Frank Safiullah Khairullah was a Pakistani educationist and a Christian writer who served as the Presbyter of the Church of Pakistan.

== Early life and education ==
Khair Ullah was born in 1914 in Nowshera district in the family of Afghan converts to Christianity. His father, Khair Ullah, embraced Protestantism and worked for the Church Missionary Society. His mother was the daughter of an Afghan mullah, who helped in the translation of Psalms in Pushto following her conversion. His primary schooling took place at the Baring High School in Batala, India. He did his master's from the Forman Christian College in 1933. He earned a Doctor of Philosophy degree from the University of Edinburgh in 1954.

== Career ==
He served in the Indian Army as the secretary of Young Men's Christian Association during World War II in the Middle East.
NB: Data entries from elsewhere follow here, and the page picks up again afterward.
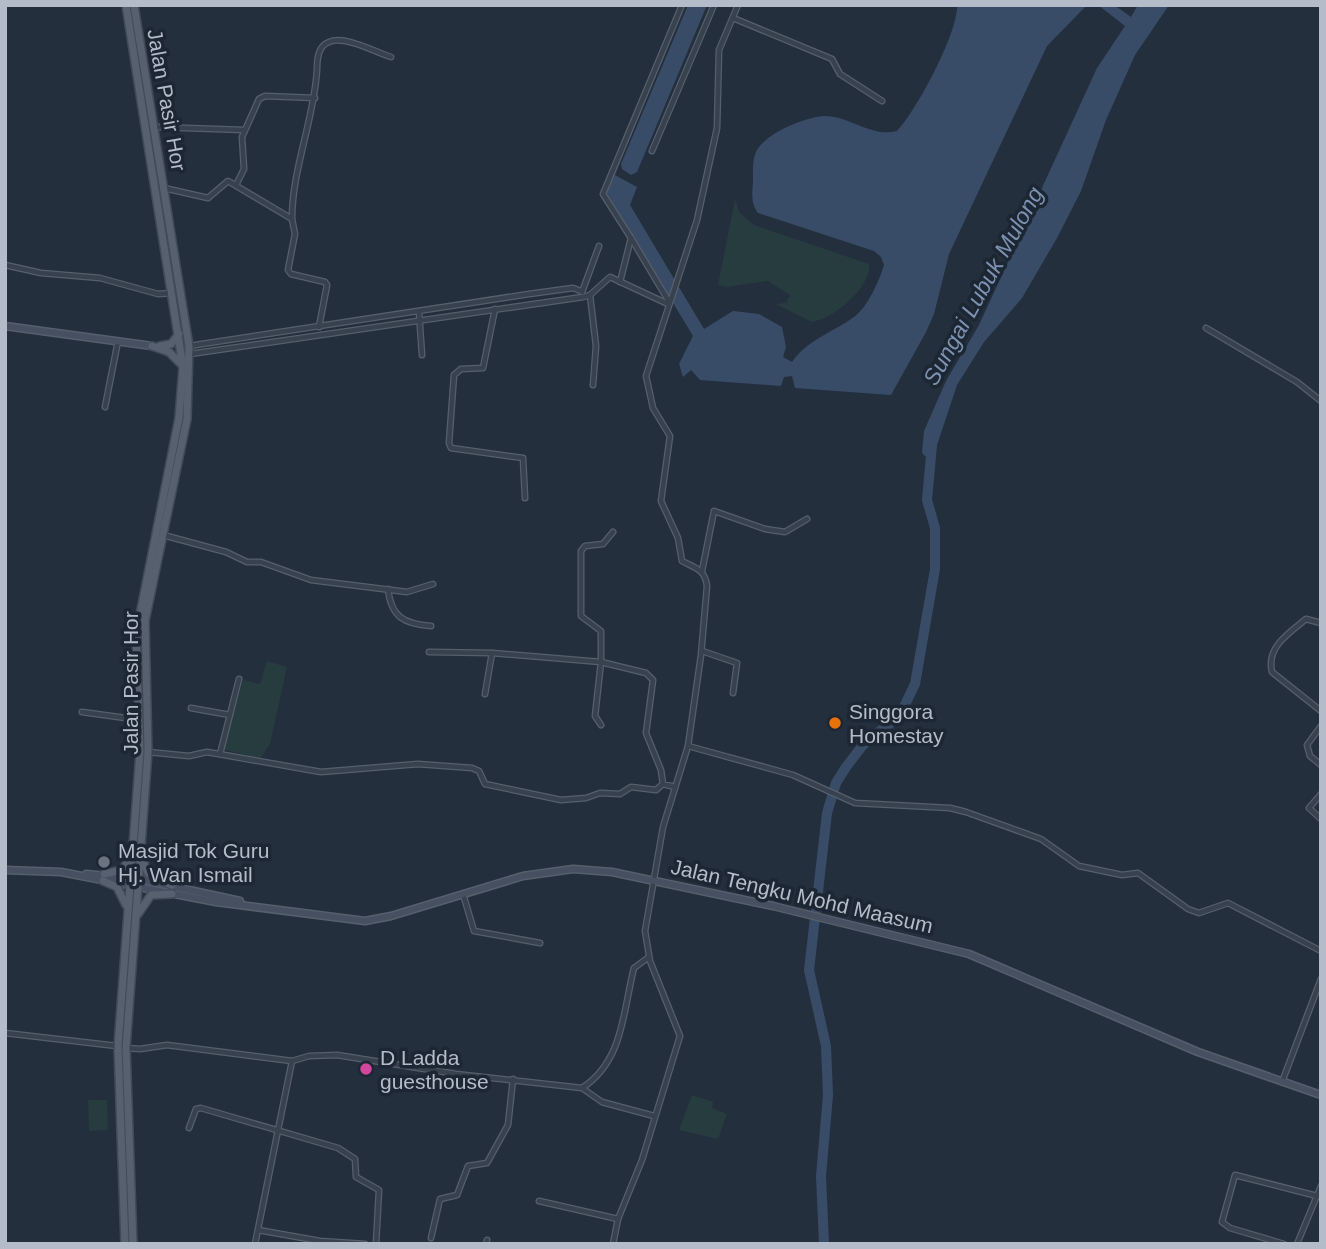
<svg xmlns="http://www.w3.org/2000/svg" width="1326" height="1249" font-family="Helvetica,sans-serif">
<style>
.green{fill:#263c3f}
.water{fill:#394c67}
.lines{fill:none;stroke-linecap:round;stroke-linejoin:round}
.river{stroke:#394c67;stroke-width:10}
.street-casing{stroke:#565f6c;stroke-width:7}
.secondary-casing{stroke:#565f6c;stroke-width:9}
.primary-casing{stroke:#414a57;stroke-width:10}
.street{stroke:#38414e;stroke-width:4.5}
.secondary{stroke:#465061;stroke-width:6}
.primary{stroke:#56606e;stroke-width:7}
.food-dot{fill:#e8710a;stroke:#1d2633;stroke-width:2.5}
.worship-dot{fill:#6b7280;stroke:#1d2633;stroke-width:2.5}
.hotel-dot{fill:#d1479c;stroke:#1d2633;stroke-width:2.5}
.labels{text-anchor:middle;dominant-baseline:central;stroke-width:7;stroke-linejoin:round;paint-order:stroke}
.street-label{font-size:21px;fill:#b4bcc9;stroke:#1d2633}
.poi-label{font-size:21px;fill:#b4bcc9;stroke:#1d2633;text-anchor:start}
.water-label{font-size:23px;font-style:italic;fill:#7c92b1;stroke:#1d2633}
</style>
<rect width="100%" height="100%" fill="#242f3e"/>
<g class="green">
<path d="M735,200l5,13 14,12 115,39c3,23 -36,55 -57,58l-36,-18 10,-1 4,-8 -22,-14 -42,6 -8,-2z"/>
<polygon points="267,661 287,667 270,744 260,759 223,749 243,680 260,684"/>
<polygon points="692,1095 713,1102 712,1108 727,1114 718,1139 679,1130"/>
<polygon points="88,1100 107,1100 108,1130 89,1131"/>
</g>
<g class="water">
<polygon points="688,5 707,5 642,160 637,172 631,175 622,169 621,164"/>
<path d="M957,5h130l-40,41 -98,208 -15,60 -8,18 -35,63 -96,-7 -3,-12 -8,1 -3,9 -81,-6 -9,-10 -8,7 -4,-13 14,-28 -87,-144 7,-18 24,13 -7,18 74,124 29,-18 26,3 23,13 4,20 -3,10 9,5c14,-21 41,-30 62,-45 14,-10 25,-36 30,-52l-3,-8 -7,-6 -116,-38c-7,-10 -6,-18 -5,-31 0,-10 -1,-23 4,-32 11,-18 47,-32 66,-34 26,-1 48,22 74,15 19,-19 62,-100 60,-126z"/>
<polygon points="1098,5 1114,5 1131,17 1138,5 1169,5 1135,55 1106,120 1081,191 1057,238 1022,298 984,342 957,385 934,454 927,458 922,453 924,431 946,381 979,325 1097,68 1125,26"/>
</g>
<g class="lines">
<polyline class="river" points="824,1244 821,1176 828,1095 826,1046 809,970 827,813 836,783 846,767 863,745 900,715 915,684 935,569 935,528 927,500 932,445"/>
<defs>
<g id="street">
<polyline points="733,18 832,59 840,74 882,101"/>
<polyline points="156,127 244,130"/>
<polyline points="652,151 714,5"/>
<polyline points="236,185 244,169 242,137 259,99 265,96 315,98"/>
<path d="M164,188l44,10 20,-17 64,38c0,-50 22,-99 25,-149 0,-11 1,-24 12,-28 16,-7 46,10 62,15"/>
<polyline points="292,219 295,234 288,270 291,274 325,282 327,285 319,327"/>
<polyline points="631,238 668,300"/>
<polyline points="5,265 41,273 100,278 158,294 172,293"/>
<polyline points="620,282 631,238 603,194 682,5"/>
<polyline points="582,292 599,246"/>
<polyline points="590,295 596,346 593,385"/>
<polyline points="495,309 483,368 461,369 454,375 449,443 451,448 523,458 525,498"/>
<polyline points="419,312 422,355"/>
<polyline points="1206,328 1297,382 1321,401"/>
<polyline points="189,346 529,294 573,288 581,291"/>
<polyline points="190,354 583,297 590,295 610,277 668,304"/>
<polyline points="105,407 118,341"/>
<polyline points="613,532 603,544 585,546 581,551 581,616 601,631 601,662 646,673 653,680 646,733 661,770 663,784 675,787"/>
<polyline points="163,535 226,552 247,562 261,562 311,580 407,592 433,584"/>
<polyline points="702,571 714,511 765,529 785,532 807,519"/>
<path d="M388,589c3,28 16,35 43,37"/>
<path d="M1321,623l-15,-4c-17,14 -40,28 -34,53l49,39"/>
<polyline points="702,651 737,663 733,693"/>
<polyline points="429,652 492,653 601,662 595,716 601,725"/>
<polyline points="485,694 492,653"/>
<polyline points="191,708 230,715"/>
<polyline points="82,712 140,720"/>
<polyline points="1321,726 1307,745 1310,756 1321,765"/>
<polyline points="688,746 793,775 855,803 950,808 966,812 1041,839 1079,866 1122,875 1138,873 1188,909 1199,913 1228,903 1321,951"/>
<polyline points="148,752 189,756 207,752 321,772 418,764 472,768 479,771 485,784 561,800 586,798 600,793 620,794 631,787 656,790 663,784"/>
<polyline points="220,754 239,679"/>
<polyline points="1321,794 1309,808 1321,819"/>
<polyline points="463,894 474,931 540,943"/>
<polyline points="5,1033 117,1046"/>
<path d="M126,1048l14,1 27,-4 125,16 17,-5 28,-1 119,19 126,14c42,-27 41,-78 52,-120l15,-11"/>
<polyline points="1282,1082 1321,979"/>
<polyline points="582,1088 602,1102 654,1116"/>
<polyline points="189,1128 196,1109 201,1108 338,1148 355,1159 356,1177 379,1190 376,1244"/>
<polyline points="539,1201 618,1219"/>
<polyline points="258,1230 320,1241 365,1244"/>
<polyline points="431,1238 440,1199 457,1195 468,1166 487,1163 508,1125 513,1079"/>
<polyline points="255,1244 292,1061"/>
<polyline points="486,1244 487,1240"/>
<path d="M613,1244l5,-25 24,-59 38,-124 -30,-75 -5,-30 18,-104 25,-81 13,-91 6,-69c-2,-17 -12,-18 -25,-25l-4,-23 -17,-37 9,-65 -17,-28 -7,-32 51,-156 20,-92 2,-78 19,-45"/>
<polyline points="1284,1244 1230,1228 1222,1222 1235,1175 1317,1196"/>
<polyline points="1297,1244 1321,1186"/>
</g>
<g id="secondary">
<polyline points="5,326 152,346"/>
<polyline points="5,870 61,872 216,902 365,921 391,916 523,876 573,869 612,872 773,906 969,954 1198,1052 1321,1095"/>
<polyline points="86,874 138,879 240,901"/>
</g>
<g id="primary">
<polyline points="152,346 169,352 183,366"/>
<polyline points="160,346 171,344 179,334"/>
<polyline points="142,858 148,873 172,885"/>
<polyline points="104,874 122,870 131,857"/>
<polyline points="103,881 117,887 126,905"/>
<polyline points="138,914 151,895 172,894"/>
<polyline points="125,1244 118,1046 140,752 136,635 179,418 183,367 126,5"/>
<polyline points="133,1244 126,1048 148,752 145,621 187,419 189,346 134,5"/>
</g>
</defs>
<use href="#street" class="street-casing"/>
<use href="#secondary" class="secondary-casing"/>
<use href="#primary" class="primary-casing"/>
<use href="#street" class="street"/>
<use href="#secondary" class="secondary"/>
<use href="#primary" class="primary"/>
</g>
<circle class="food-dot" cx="835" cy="723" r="7"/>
<circle class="worship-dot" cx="104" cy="862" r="7"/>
<circle class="hotel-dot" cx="366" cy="1069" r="7"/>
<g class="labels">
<g class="street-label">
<text transform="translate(167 100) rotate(80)">Jalan Pasir Hor</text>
<text transform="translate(130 683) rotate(-90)">Jalan Pasir Hor</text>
<text transform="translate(802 896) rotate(13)">Jalan Tengku Mohd Maasum</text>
</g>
<g class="poi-label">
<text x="849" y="711">Singgora<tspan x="849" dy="24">Homestay</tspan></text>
<text x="118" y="850">Masjid Tok Guru<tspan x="118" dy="24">Hj. Wan Ismail</tspan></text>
<text x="380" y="1057">D Ladda<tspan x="380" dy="24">guesthouse</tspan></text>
</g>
<g class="water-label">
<text transform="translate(983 286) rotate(-61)">Sungai Lubuk Mulong</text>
</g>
</g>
<rect width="1326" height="1249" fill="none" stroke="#b4bcc9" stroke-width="14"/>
</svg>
He joined the Murray College as a lecturer of English language in 1942 and then subsequently served as the Head of Department and the Principal of the college till 1972. He served as the director of the creative writing project at the Masihi Isha'at Khana in Lahore. During the course of his work, he wrote an Urdu Bible dictionary namely Qamus, which is regarded as his magnum opus. After retiring from the publishing house, he joined the Christian Foundation Seminars and published a Hebrew–Urdu primer in 1992. He was ordained a presbyter of the Church of Pakistan and appointed Vicar of the St. Andrew's Church, Lahore in the later years of his life. In 1994, he and his wife moved to Toronto, Canada to live with their daughter. He continued his work there as a writer and died in 1997.